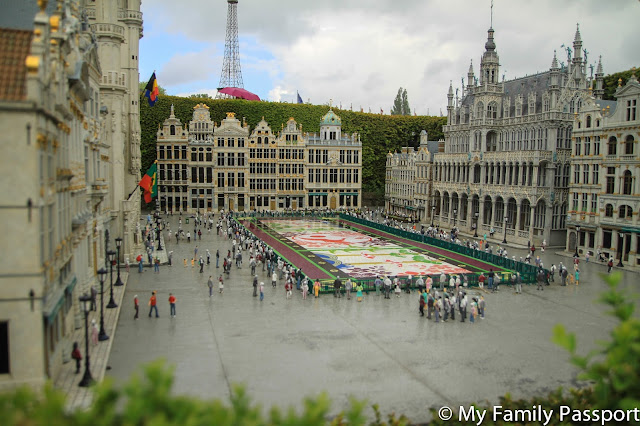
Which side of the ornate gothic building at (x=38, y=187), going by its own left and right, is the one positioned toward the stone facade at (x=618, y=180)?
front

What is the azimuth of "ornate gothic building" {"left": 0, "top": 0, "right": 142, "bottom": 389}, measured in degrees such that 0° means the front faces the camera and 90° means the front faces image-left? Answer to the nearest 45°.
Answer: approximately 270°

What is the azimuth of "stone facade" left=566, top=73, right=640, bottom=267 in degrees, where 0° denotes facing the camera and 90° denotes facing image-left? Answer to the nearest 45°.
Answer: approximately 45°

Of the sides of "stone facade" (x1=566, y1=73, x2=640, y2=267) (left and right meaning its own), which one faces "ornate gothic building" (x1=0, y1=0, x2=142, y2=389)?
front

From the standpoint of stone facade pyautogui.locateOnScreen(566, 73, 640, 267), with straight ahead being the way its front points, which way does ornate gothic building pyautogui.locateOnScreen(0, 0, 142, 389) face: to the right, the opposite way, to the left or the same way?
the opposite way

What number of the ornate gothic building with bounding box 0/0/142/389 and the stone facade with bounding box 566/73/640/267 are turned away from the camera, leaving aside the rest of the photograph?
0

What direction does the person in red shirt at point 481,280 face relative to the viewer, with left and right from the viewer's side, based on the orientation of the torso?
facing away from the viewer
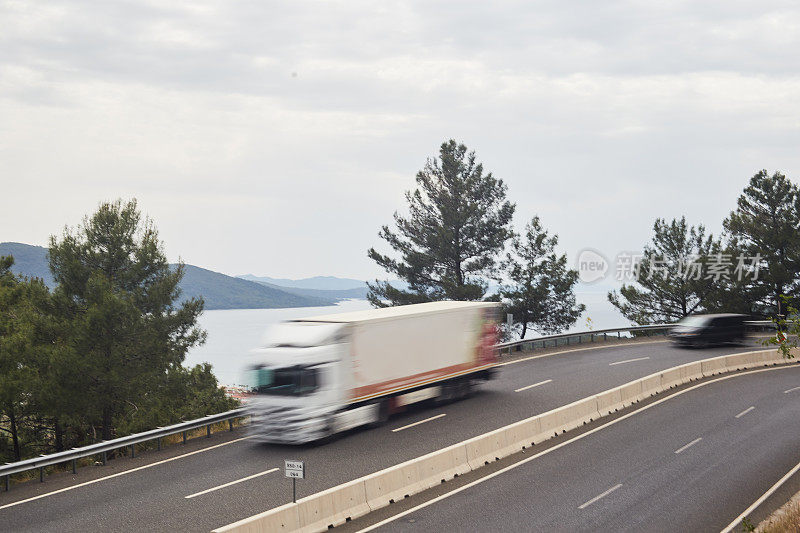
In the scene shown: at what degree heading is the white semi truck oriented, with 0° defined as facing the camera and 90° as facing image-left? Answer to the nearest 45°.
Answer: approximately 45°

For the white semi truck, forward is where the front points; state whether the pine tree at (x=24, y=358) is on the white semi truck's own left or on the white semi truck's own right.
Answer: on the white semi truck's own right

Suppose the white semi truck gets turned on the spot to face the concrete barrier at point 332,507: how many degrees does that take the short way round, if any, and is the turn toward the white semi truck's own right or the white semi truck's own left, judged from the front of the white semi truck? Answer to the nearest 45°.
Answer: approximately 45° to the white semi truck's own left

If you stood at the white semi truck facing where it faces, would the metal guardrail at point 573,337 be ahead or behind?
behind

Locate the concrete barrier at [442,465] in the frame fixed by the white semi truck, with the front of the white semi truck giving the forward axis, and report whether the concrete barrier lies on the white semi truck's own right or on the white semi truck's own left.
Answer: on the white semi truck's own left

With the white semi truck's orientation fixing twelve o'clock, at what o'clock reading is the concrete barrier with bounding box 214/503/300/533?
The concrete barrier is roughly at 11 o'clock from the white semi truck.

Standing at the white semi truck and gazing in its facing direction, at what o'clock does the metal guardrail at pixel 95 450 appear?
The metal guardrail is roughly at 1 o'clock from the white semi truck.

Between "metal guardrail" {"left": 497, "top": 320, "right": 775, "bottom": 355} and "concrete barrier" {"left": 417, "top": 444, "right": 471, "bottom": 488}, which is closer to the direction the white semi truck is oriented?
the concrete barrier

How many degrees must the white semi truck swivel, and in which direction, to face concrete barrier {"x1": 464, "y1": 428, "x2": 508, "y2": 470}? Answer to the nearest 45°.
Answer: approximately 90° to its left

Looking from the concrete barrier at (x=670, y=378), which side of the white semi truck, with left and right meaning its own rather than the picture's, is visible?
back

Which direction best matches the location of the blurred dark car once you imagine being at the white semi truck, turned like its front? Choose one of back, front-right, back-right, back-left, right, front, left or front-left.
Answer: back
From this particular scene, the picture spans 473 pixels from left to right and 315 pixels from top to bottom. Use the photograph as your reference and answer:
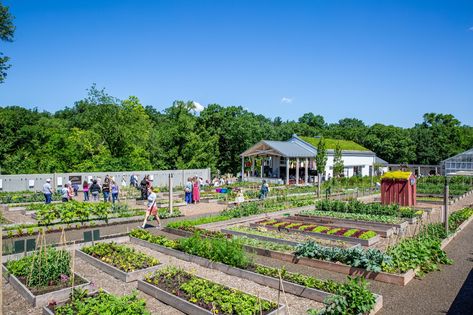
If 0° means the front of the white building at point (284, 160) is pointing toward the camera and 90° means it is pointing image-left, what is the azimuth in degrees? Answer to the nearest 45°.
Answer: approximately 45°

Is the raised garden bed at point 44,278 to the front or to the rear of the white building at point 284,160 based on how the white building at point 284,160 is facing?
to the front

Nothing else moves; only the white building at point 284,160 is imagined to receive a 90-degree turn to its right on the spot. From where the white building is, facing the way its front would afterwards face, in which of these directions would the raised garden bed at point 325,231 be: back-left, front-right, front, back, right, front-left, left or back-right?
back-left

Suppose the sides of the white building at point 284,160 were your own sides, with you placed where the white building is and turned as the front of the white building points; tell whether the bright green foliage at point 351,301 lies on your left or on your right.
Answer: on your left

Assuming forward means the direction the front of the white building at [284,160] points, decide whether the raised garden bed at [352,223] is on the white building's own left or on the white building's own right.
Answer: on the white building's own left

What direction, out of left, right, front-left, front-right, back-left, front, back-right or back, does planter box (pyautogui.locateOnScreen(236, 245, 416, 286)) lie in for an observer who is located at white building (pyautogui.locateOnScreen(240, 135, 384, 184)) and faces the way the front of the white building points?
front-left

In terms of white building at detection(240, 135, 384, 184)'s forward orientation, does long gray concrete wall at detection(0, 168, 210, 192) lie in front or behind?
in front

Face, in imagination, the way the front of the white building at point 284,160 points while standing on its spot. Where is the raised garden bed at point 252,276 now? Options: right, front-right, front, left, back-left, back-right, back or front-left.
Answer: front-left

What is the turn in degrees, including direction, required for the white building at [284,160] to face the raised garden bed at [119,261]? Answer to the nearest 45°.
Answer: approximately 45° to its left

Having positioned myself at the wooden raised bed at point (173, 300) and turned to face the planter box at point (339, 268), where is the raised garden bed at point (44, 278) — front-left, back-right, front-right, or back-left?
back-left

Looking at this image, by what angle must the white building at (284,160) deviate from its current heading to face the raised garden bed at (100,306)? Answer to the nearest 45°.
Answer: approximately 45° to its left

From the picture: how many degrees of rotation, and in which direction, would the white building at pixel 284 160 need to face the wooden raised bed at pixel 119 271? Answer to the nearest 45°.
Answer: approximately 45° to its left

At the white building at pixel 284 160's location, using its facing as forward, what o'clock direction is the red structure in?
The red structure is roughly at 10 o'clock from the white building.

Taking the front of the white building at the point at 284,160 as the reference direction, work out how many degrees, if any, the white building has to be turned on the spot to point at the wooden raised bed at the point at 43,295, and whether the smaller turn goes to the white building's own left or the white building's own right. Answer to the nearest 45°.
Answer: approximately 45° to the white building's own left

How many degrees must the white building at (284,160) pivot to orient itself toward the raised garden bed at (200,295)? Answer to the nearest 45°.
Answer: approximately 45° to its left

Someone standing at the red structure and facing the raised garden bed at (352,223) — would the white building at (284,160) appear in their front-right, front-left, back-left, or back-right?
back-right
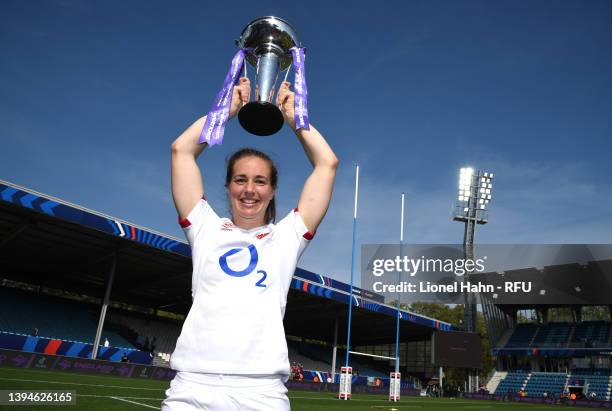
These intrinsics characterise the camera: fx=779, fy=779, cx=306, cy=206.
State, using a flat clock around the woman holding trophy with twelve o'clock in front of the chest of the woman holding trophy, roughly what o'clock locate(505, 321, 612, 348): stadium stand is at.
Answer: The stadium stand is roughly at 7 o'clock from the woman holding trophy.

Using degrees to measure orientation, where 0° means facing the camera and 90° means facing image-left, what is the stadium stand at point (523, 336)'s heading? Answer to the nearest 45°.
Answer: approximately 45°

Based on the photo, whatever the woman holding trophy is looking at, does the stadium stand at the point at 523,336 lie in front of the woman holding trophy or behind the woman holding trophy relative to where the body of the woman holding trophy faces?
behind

______

TASK OBJECTIVE:
Quote all of the lines above word for word, leaving out the pictures.

RESULT BELOW:
Which side of the ornate gothic building at (x=38, y=187), going by its own left and right, is the one positioned toward the stone facade at (x=618, y=180)?
front

What is the azimuth of "ornate gothic building" {"left": 0, "top": 0, "right": 142, "bottom": 389}, measured in degrees such that 0° means the front faces the camera and 90° means the front faces image-left? Answer to the nearest 45°.
Answer: approximately 270°

What is the azimuth of "stone facade" left=566, top=73, right=640, bottom=267 in degrees, where 0° denotes facing the camera and 90° denotes facing image-left? Answer to the nearest 45°.
Answer: approximately 45°

Of the sides of "stone facade" (x1=566, y1=73, x2=640, y2=267) (left and right meaning its own), which one faces "ornate gothic building" (x1=0, y1=0, x2=142, y2=389)?
front

From the standpoint of stone facade pyautogui.locateOnScreen(566, 73, 640, 267), with straight ahead being the way its front points, which way does ornate gothic building pyautogui.locateOnScreen(0, 0, 142, 389) face: to the right, the opposite way, to the left or the same way?
the opposite way

What number of the ornate gothic building with bounding box 0/0/142/389 and the stone facade with bounding box 566/73/640/267 are turned away from the camera, leaving aside the rest of the photograph?
0

What direction does the person in red shirt at point 481,280 face relative to the viewer, with left and right from the viewer's side, based on the orientation of the torso?
facing away from the viewer
In the scene shown: at what degree heading is the white semi truck oriented, with 0° defined as facing the camera and 90° as facing image-left? Answer to the nearest 45°.
Answer: approximately 45°

For the white semi truck, forward is where the front points; state whether the pine tree at (x=24, y=358) is on the white semi truck's own left or on the white semi truck's own right.
Answer: on the white semi truck's own right

Suppose the white semi truck gets turned on the spot to face the concrete barrier at point 332,507: how many degrees does that take the short way round, if any, and is the turn toward the white semi truck's own right or the white semi truck's own left, judged from the front of the white semi truck? Answer to the nearest 45°.
Answer: approximately 45° to the white semi truck's own left

If you stood at the white semi truck facing where it faces, would the metal guardrail at point 573,337 be ahead or behind?
behind

Locate the concrete barrier at [442,465] in the frame fixed by the white semi truck, with the front of the white semi truck giving the forward axis, and report whether the concrete barrier lies on the white semi truck's own right or on the white semi truck's own left.
Answer: on the white semi truck's own left

With the white semi truck's orientation fixing twelve o'clock, at what o'clock reading is the concrete barrier with bounding box 214/503/300/533?
The concrete barrier is roughly at 11 o'clock from the white semi truck.

Standing at the white semi truck and gazing in its facing direction, at what o'clock does the metal guardrail at pixel 95 450 appear?
The metal guardrail is roughly at 1 o'clock from the white semi truck.

Between "metal guardrail" {"left": 497, "top": 320, "right": 775, "bottom": 355} and "concrete barrier" {"left": 417, "top": 444, "right": 471, "bottom": 488}, which is closer to the direction the white semi truck is oriented?
the concrete barrier

How many degrees must the white semi truck swivel, and in which direction, to face concrete barrier {"x1": 464, "y1": 428, "x2": 508, "y2": 470}? Answer to the nearest 45°.
Answer: approximately 90° to its left

Looking from the concrete barrier at (x=670, y=378), which side of the white semi truck, with left and right meaning its own rather than the picture's, is visible?
back

Which direction best matches the location of the blurred dark car once you imagine being at the white semi truck, turned like its front? Choose one of back, front-right, back-right, back-left, right, front, left or front-left.
Answer: back
From this particular scene, the picture spans 473 pixels from left to right and 315 pixels from top to bottom. Use the photograph as your reference and answer:
If 0° means the front of the white building at point (284, 160) is pointing toward the camera and 90° means it is pointing image-left, what is the azimuth in degrees? Answer to the nearest 45°.
Answer: approximately 45°

Is the raised garden bed at point 44,278 to the front or to the rear of the white building at point 284,160 based on how the white building at point 284,160 is facing?
to the front

Nothing else moves; only the white building at point 284,160 is imagined to receive a 90-degree turn to its right on the spot. From where the white building is, facing the way its front would afterwards face, in which of these directions would the raised garden bed at point 325,231 be: back-left, front-right, front, back, right, front-left, left or back-right?
back-left

Suppose the sides of the white building at point 284,160 were your own sides, with you placed where the white building is and turned as the front of the white building points; tell whether the bright green foliage at point 351,301 lies on your left or on your right.
Answer: on your left

Assuming forward means the direction the front of the white building at [284,160] points, decide whether the raised garden bed at [352,223] is on the white building's own left or on the white building's own right.
Answer: on the white building's own left

What direction, out of left, right, front-left, front-right, back-left, front, back-right or back, does planter box (pyautogui.locateOnScreen(236, 245, 416, 286)) lie in for an observer who is located at white building (pyautogui.locateOnScreen(240, 135, 384, 184)) and faces the way the front of the white building points?
front-left

In terms of white building at detection(240, 135, 384, 184)'s forward orientation, does long gray concrete wall at detection(0, 168, 210, 192) lie in front or behind?
in front

Face, in imagination, the way the front of the white building at point 284,160 points while standing on its spot. Where is the raised garden bed at point 252,276 now? Options: right, front-right, front, left, back-left, back-right, back or front-left.
Answer: front-left

What is the turn in degrees, including direction, required for the white building at [284,160] to face the raised garden bed at [119,261]? Answer to the nearest 45°.
Answer: approximately 45° to its left

Having positioned myself at the wooden raised bed at point (173, 300) and turned to face the planter box at point (339, 268), where is the raised garden bed at point (44, 278) — front-left, back-right, front-right, or back-left?
back-left

Looking at this image, by what angle must the white building at (284,160) deviate from its current heading to face the raised garden bed at (100,306)? Answer to the nearest 45°.
Answer: approximately 45° to its left

From the picture: how many degrees of rotation, and in which direction, would the white building at pixel 284 160 need to face the wooden raised bed at pixel 119 271? Answer to the nearest 45°.
Answer: approximately 45° to its left

At the white building at pixel 284 160's location, using its facing as forward, what o'clock direction is the red structure in?
The red structure is roughly at 10 o'clock from the white building.

Taking the front of the white building at the point at 284,160 as the reference direction, work out how many degrees, if any, the white building has to be turned on the spot to point at the wooden raised bed at the point at 43,295, and whether the smaller turn goes to the white building's own left or the white building's own right. Answer to the nearest 45°.
Answer: approximately 45° to the white building's own left

How many degrees must the white building at (284,160) pivot to orient itself toward the raised garden bed at (200,295)? Answer to the nearest 45°.
Answer: approximately 45° to its left

Someone standing at the red structure and facing the raised garden bed at (352,223) — would the white building at (284,160) appear in their front-right, front-left, back-left, or back-right?
back-right
These intrinsics characterise the camera: fx=779, fy=779, cx=306, cy=206.
State, using a flat clock around the woman holding trophy with twelve o'clock in front of the chest of the woman holding trophy, roughly what o'clock locate(505, 321, 612, 348): stadium stand is at.
Answer: The stadium stand is roughly at 7 o'clock from the woman holding trophy.

Using degrees to measure orientation, where 0° means facing the camera and 90° means facing image-left, what is the stadium stand at point (523, 336)'s heading? Answer to the nearest 45°.
Answer: approximately 45°

Based on the photo, whatever the woman holding trophy is looking at, does the stadium stand at the point at 523,336 lie in front of the woman holding trophy or behind the woman holding trophy relative to where the body of the woman holding trophy faces?
behind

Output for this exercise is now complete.